Right, since it's _a_ that's tested and in current design it shares data 
with b unless that got relocated (b ~= c can relocate b).
>
>> Currently I think that D container design have to be extended to
>> include 2 kinds of containers:
>>
>>  -small containers, values type a-la C++ STL these all use small
>> container optimization (as they can cleanly)

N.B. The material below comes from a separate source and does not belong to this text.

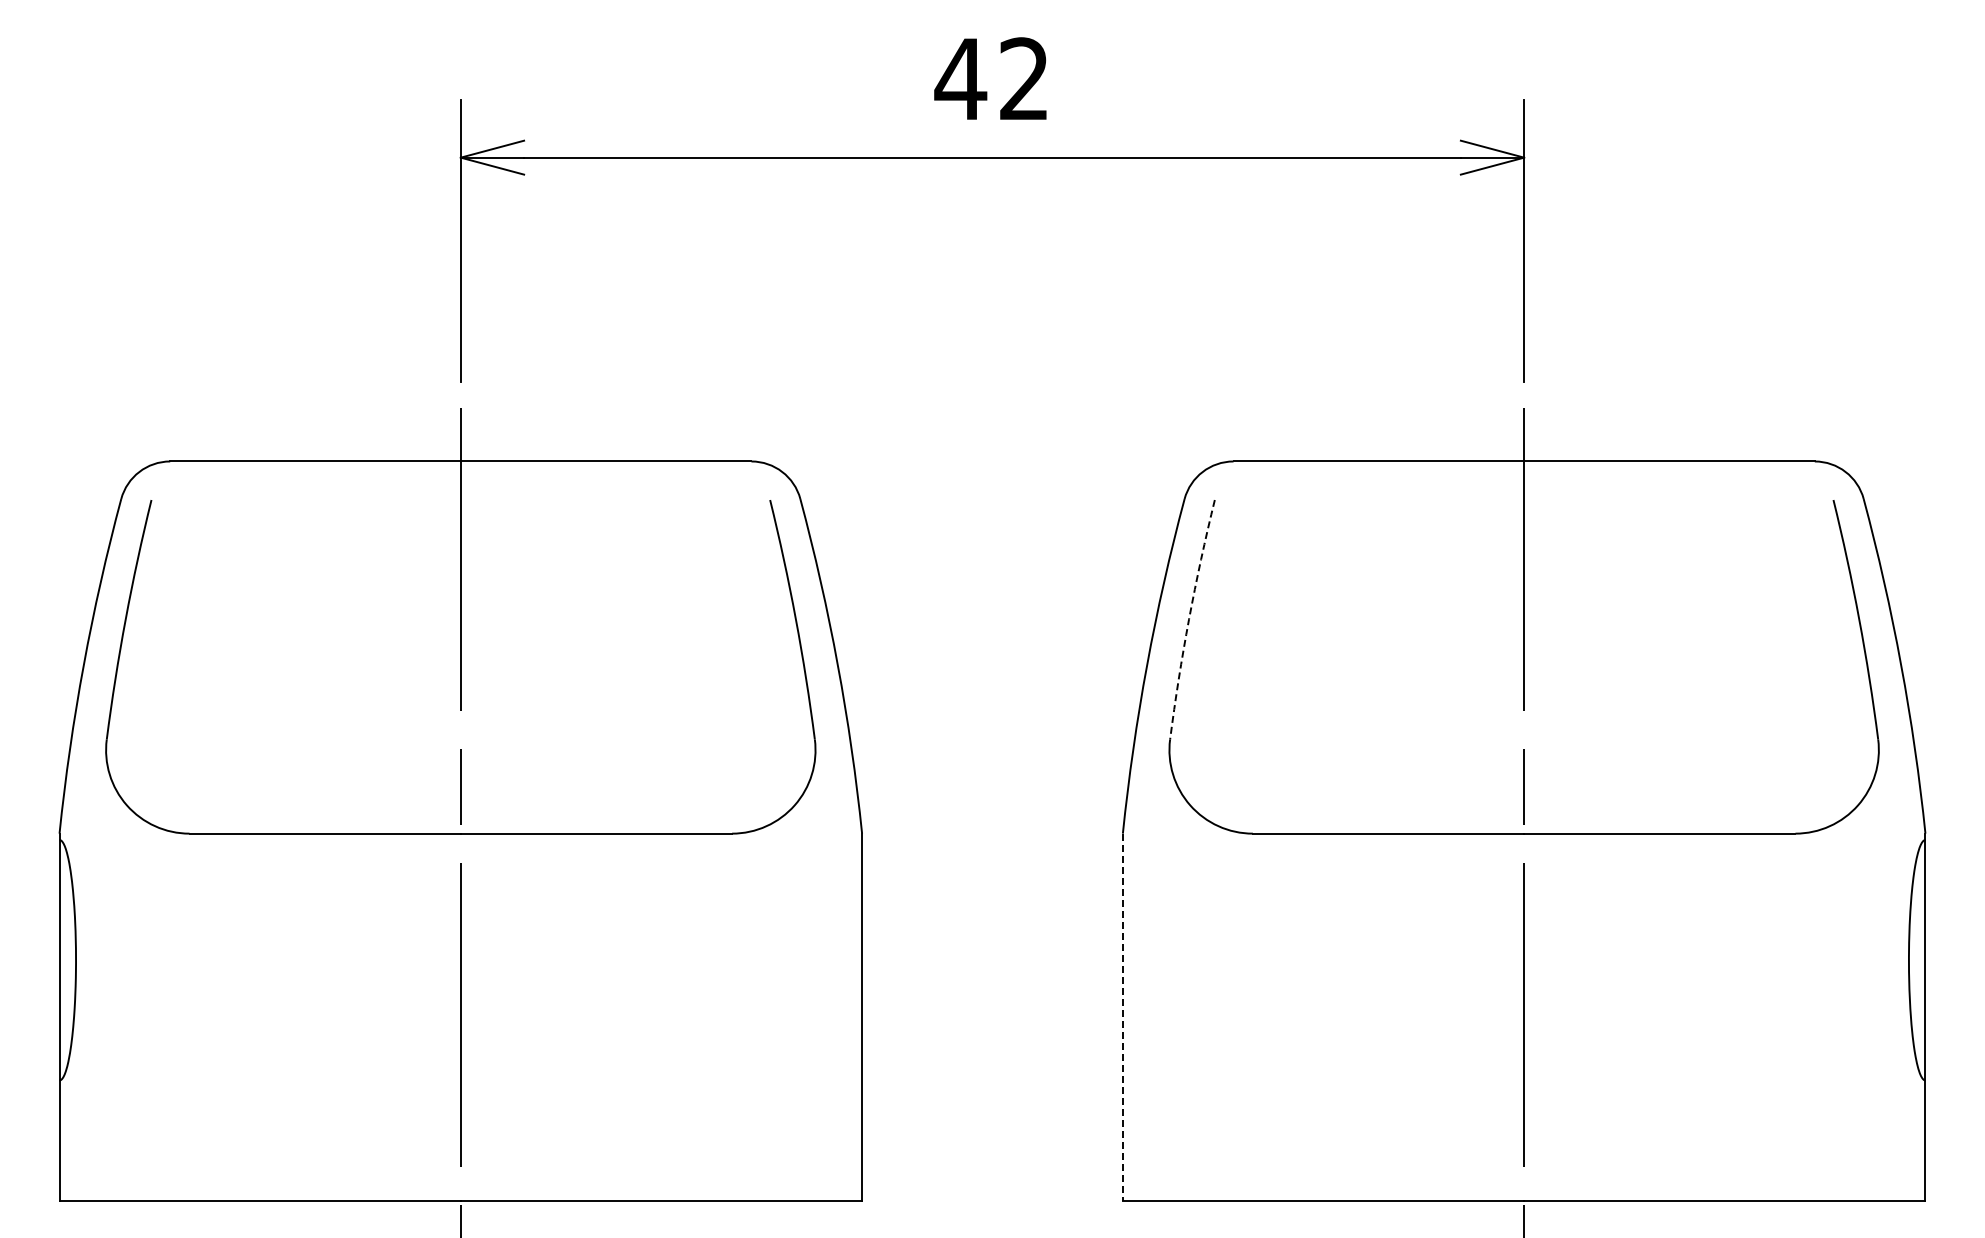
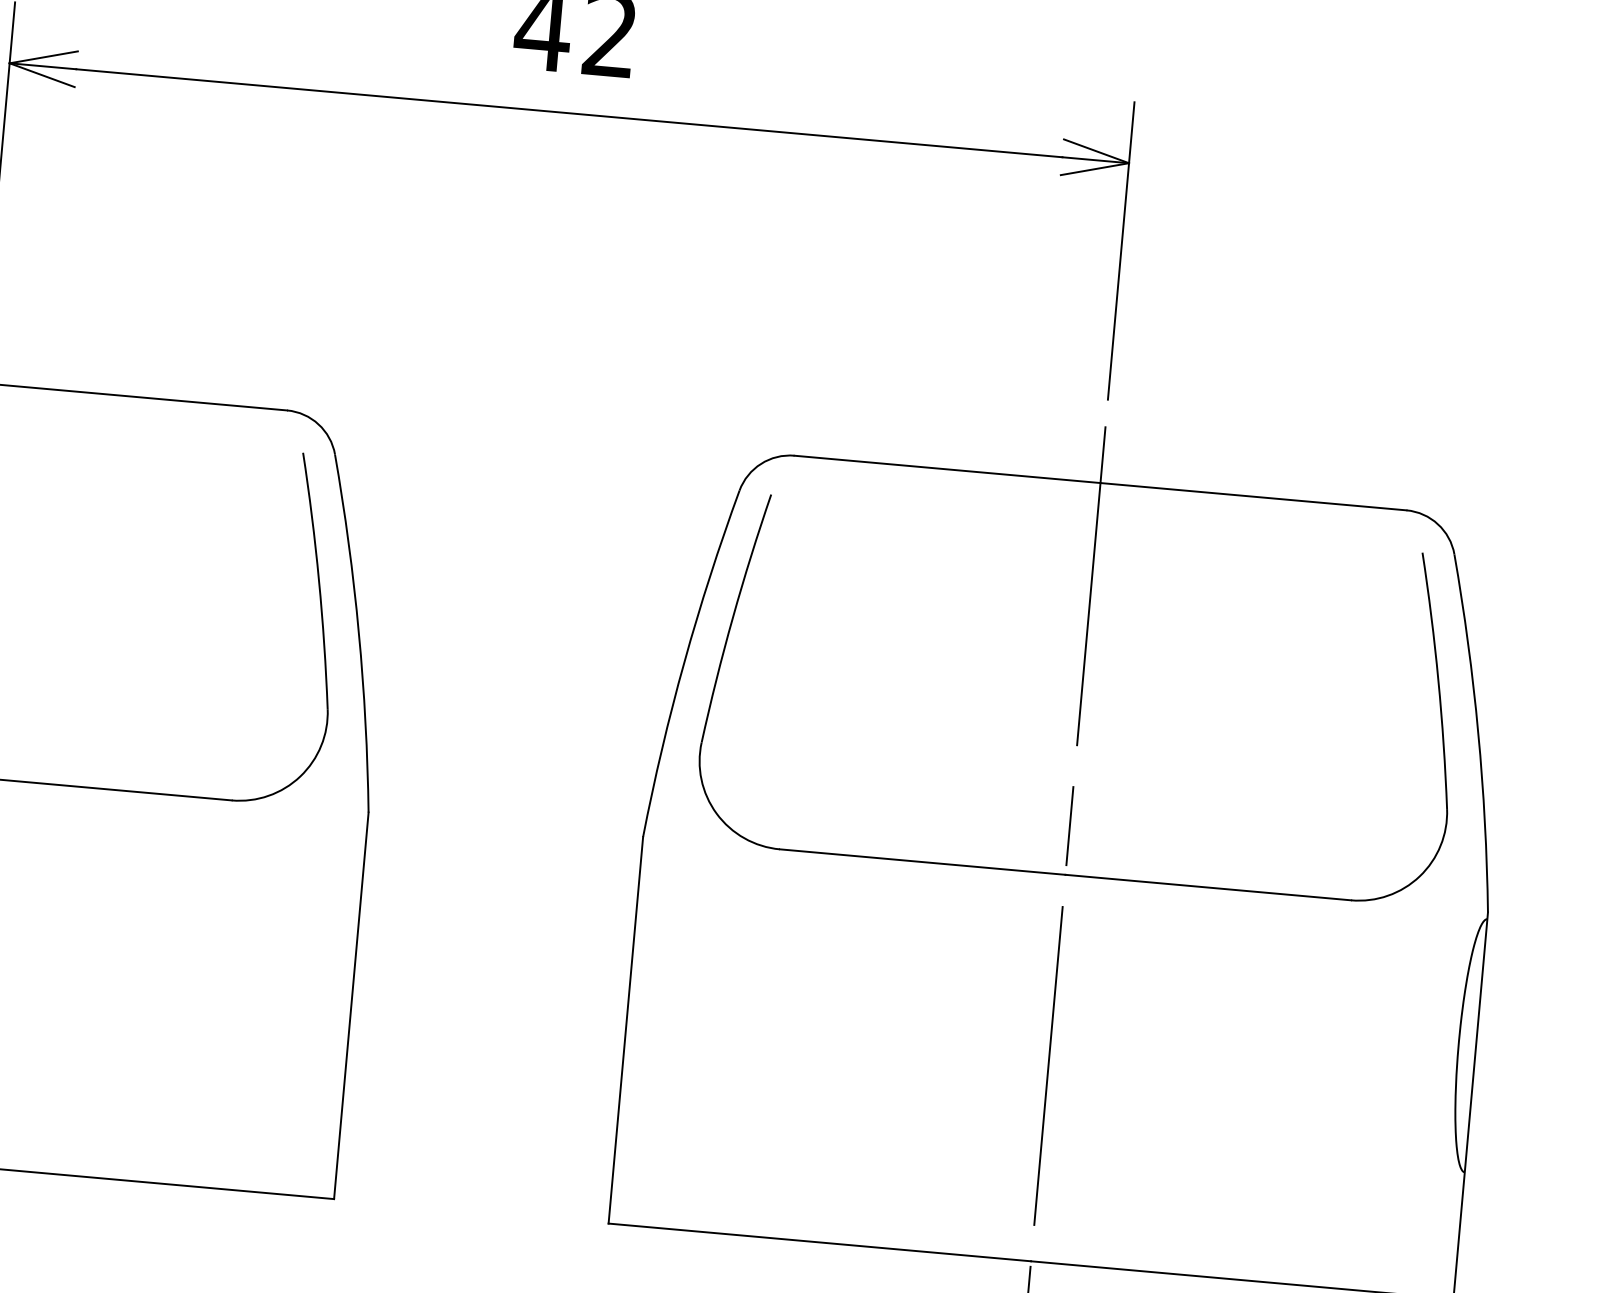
arc: (1189, 619) -> (733, 617), dashed -> solid
line: (1122, 1017) -> (625, 1030), dashed -> solid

>>  -big heavy-duty ones, these have reference semantics and tuned for
>> large sets of values
>>
>> Then the proposed way out is to make 2 containers:
>> - current BitArray to always have reference semantics (both asserts in
>> the above always pass);
>> - and BitString or BitVector to be small value semantic array that is
>> always copied/duped on assign, these should be passed by ref or by
>> range/slice.
>>
>> That's was lengthy but what do you think? And it seems like we'd need
>> to bring this last topic to general D NG.
>
>   hmmm.. Either would need some code duplication, or template to turn
> off/swap small string optimization. But separating them does seem like a
> good idea.

I'd expect a fair chunk of code to be split off into free functions, 
then both containers would make use of them.

Now note that there is also std.container Array!bool that has reference 
semantics and got to be doing bit packing... it could potentially take 
place of big BitArray mentioned.
-- 
Dmitry Olshansky